The figures below are only a guide. Actual pay rates may vary, depending on:
where you work
the size of the company or organisation you work for
the demand for the job.
Starting pay for an apprentice is often based around the National Minimum Wage. At present the apprentice rate, for those aged under 19 or aged 19 or over and in the first year of their apprenticeship, is £3.90 an hour (1 April 2019).
Salaries for newly qualified landbased mechanics in the UK usually range from around £15,000 to £25,000 a year. With experience this can rise to £35,000 a year, and sometimes more. You can earn extra through overtime and on call duties.
Landbased mechanics operate from a workshop, but spend much of their time outdoors.
You would have to work in all weathers and sometimes in dirty or hazardous conditions.
Working hours can vary.
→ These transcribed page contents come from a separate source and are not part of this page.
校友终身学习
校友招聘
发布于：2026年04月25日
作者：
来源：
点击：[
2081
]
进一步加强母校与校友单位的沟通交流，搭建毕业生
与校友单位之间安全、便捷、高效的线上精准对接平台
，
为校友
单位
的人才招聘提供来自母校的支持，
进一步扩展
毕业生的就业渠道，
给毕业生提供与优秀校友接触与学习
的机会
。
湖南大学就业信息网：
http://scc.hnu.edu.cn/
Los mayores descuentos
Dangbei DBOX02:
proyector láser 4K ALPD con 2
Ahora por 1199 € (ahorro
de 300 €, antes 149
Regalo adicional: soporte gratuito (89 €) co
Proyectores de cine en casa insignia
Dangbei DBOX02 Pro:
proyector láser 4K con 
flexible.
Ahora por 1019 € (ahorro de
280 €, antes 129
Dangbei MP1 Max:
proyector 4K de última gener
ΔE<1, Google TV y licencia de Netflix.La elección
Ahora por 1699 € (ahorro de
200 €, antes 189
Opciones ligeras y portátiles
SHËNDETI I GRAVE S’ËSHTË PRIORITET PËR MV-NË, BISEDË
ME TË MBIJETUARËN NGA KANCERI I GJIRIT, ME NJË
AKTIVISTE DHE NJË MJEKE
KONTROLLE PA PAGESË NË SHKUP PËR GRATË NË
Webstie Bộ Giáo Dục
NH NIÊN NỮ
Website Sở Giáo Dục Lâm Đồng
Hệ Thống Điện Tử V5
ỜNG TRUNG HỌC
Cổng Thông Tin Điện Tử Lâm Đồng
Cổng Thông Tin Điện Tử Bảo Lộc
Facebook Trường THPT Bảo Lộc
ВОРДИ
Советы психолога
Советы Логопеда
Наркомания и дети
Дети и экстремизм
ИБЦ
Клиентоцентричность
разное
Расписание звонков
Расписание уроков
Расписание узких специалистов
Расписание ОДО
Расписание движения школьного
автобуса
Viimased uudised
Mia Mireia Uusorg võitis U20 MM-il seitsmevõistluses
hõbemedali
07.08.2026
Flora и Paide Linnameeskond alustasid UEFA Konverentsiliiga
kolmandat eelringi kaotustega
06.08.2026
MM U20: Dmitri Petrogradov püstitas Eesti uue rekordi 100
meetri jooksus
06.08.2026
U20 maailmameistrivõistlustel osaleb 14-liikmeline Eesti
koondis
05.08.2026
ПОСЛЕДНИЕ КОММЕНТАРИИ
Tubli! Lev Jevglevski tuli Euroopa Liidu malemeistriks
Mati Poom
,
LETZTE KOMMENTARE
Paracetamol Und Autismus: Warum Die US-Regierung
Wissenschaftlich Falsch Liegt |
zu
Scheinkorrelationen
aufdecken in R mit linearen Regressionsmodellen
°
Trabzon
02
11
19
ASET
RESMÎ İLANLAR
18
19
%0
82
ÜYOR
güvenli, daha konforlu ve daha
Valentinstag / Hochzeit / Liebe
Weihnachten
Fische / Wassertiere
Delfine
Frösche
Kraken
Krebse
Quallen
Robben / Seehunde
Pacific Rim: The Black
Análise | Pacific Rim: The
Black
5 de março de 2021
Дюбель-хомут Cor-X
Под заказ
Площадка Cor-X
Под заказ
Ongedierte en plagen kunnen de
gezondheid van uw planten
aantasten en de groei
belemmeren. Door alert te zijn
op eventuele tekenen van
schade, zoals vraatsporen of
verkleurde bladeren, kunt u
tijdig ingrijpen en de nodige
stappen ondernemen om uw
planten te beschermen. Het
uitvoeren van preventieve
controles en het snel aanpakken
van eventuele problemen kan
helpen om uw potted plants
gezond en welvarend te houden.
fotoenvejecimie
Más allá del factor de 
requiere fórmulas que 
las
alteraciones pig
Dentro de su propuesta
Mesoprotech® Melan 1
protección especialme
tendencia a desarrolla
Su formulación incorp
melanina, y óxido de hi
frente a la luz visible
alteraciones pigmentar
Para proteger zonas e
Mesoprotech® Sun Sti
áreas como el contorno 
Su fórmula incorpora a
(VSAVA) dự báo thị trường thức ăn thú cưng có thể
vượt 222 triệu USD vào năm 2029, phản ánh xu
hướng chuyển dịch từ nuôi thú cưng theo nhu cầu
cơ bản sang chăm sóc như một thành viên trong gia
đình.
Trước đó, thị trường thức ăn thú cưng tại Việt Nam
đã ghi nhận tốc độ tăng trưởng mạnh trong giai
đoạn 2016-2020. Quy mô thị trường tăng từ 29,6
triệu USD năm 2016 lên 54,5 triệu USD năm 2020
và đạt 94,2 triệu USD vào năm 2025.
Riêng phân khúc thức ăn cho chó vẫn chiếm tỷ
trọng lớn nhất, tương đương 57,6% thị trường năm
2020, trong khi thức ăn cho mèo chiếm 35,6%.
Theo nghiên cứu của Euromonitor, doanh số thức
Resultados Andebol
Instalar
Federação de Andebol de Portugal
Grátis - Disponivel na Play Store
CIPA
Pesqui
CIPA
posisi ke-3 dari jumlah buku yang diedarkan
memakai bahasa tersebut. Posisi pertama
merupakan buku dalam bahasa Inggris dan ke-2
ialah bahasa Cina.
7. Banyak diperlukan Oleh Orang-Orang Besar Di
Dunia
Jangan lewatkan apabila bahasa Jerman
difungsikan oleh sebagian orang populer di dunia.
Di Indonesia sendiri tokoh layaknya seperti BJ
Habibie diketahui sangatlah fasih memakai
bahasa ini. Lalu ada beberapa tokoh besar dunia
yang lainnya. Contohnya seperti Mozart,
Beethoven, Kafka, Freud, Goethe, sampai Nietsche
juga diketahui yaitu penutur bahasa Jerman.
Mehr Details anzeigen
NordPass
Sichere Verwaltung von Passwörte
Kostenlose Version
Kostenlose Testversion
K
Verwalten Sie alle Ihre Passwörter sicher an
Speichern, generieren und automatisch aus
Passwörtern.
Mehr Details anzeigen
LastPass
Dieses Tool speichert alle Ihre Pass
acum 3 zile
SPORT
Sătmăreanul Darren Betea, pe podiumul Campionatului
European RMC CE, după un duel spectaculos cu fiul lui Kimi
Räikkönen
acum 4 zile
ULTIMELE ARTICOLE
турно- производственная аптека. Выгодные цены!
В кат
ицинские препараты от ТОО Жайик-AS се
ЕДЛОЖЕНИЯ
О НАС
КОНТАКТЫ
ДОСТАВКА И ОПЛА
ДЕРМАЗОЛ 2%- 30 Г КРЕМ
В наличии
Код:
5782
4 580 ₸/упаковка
Certain times of year such as harvests can be busy, with early starts and evening and weekend work.
You may have to work on call on a rota basis.
You may have to travel to visit dealers, clients or different work sites.
You would have to wear overalls, and other protective items such as goggles and safety boots.
You may have to spend some nights away from home if you cover a large geographical area.
You could enter through a Modern Apprenticeship in Landbased Engineering at SCQF Level 5 or 6. Employers’ requirements vary, but you normally need 3-4 subjects at National 4 or 5 including English, Maths and a science or technological subject.
As an alternative, you could start by doing a full time National Certificate (NC) in Landbased Engineering. College requirements vary, but are usually around 2-4 subjects at National 4 or 5 including English, Maths and a science subject. Some colleges may also require practical experience.
Scotland’s Rural College (SRUC) offer qualifications related to landbased engineering and technology.
You should be physically fit.
Certain colour vision conditions may affect entry to careers in this branch of engineering.
You need a driving licence, possibly one including driving heavy vehicles on public roads.
Most landbased mechanics work for specialist machinery companies, large farms, sports organisations such as golf clubs or local authority parks departments. There are more opportunities in rural areas.
an understanding of strict health and safety rules
an interest in engineering and machinery
good practical skills
good problem solving skills
patience for investigating faults
a reasonable level of physical fitness.
You need to be able to:
find faults and make quick repairs
understand technical manuals and diagrams
use your initiative as you may have to work alone in remote areas
communicate clearly to discuss faults and repairs.
If you do a Modern Apprenticeship, a combination of on the job and off the job training would lead to Scottish Vocational Qualifications (SVQs) in Landbased Engineering (Agriculture, Arboriculture/Forestry or Ground Care) at SCQF Levels 5 and 6.
On completion of your Apprenticeship you may be eligible to register with the Institution of Agricultural Engineers as a technician at the Intermediate level of the Landbased Technician Accreditation (LTA) scheme.
If you do a course at college first, you would then take a job with an employer and continue with further training to the required standard.
You need to keep up to date with changing technology.
Some mechanics specialise in working with a particular type of machinery.
With further experience and training you could work your way up to the Advanced and Master levels of the LTA scheme.
You could be promoted to be a supervisor or manager after suitable experience.